_What the task requires_
Find the line that contains "judgment — it sharpens it.". Copy it and every line after it to the end of the material below, exactly, with no pictures.
□ □ □ □
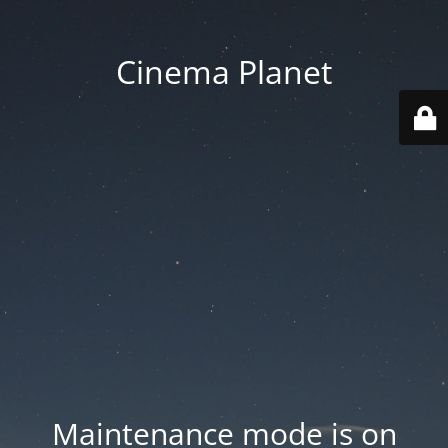
Cinema Planet
Maintenance mode is on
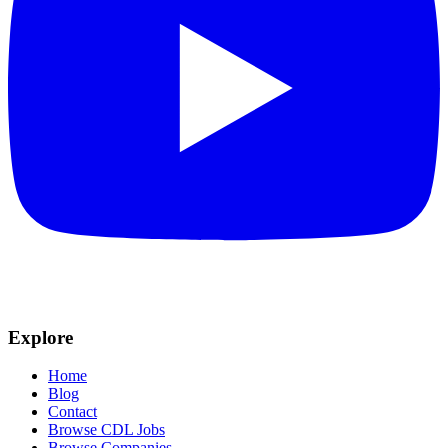
Explore
Home
Blog
Contact
Browse CDL Jobs
Browse Companies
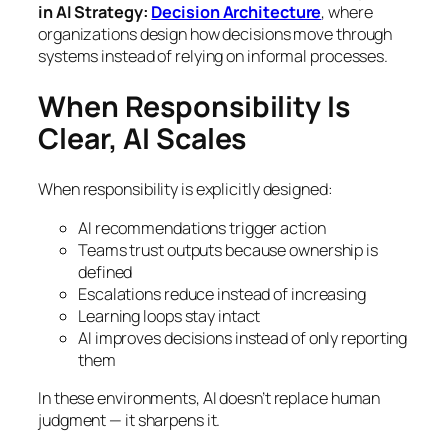
in AI Strategy:
Decision Architecture
, where
organizations design how decisions move through
systems instead of relying on informal processes.
When Responsibility Is
Clear, AI Scales
When responsibility is explicitly designed:
AI recommendations trigger action
Teams trust outputs because ownership is
defined
Escalations reduce instead of increasing
Learning loops stay intact
AI improves decisions instead of only reporting
them
In these environments, AI doesn’t replace human
judgment — it sharpens it.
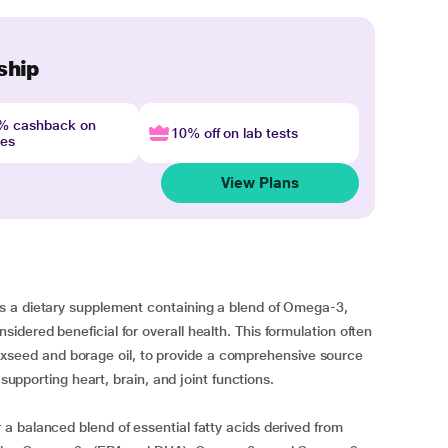
ship
4% cashback on
10% off on lab tests
nes
View Plans
s a dietary supplement containing a blend of Omega-3,
dered beneficial for overall health. This formulation often
 flaxseed and borage oil, to provide a comprehensive source
 supporting heart, brain, and joint functions.
 balanced blend of essential fatty acids derived from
□ □ □ □
_Answer box_
judgment — it sharpens it.
ship
4% cashback on
10% off on lab tests
nes
View Plans
s a dietary supplement containing a blend of Omega-3,
dered beneficial for overall health. This formulation often
 flaxseed and borage oil, to provide a comprehensive source
 supporting heart, brain, and joint functions.
 balanced blend of essential fatty acids derived from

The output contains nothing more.